─── Given information
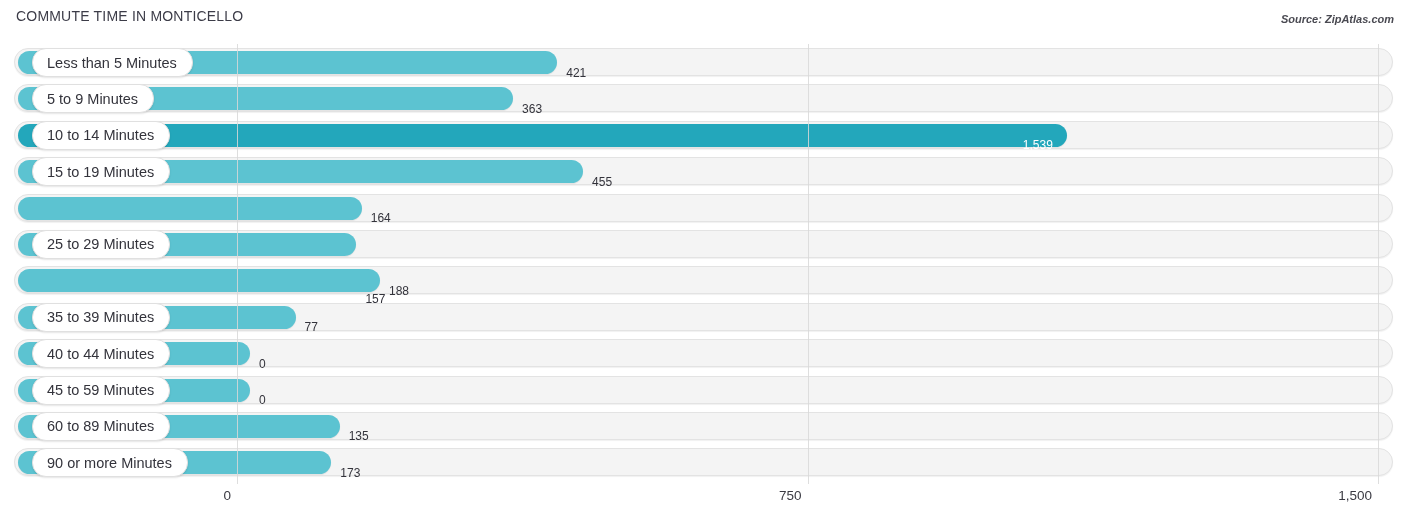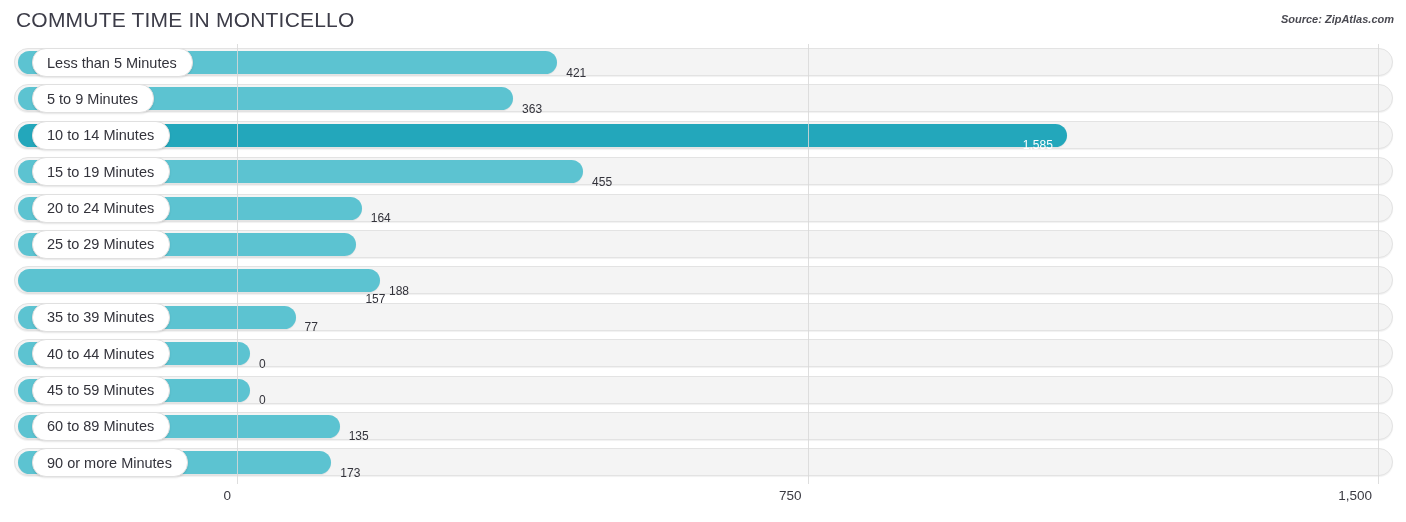--- a/index.html
+++ b/index.html
@@ -35,7 +35,7 @@
     position: absolute;
     left: 16px;
     top: 8px;
-    font-size: 21px;
+    font-size: 14px;
     font-weight: 400;
     letter-spacing: 0.2px;
     color: #3c3c48;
──────
What needs to be done
Begin with the line containing "position: absolute;" and repeat each line exactly until the records above end.

Output below
     position: absolute;
     left: 16px;
     top: 8px;
-    font-size: 21px;
+    font-size: 14px;
     font-weight: 400;
     letter-spacing: 0.2px;
     color: #3c3c48;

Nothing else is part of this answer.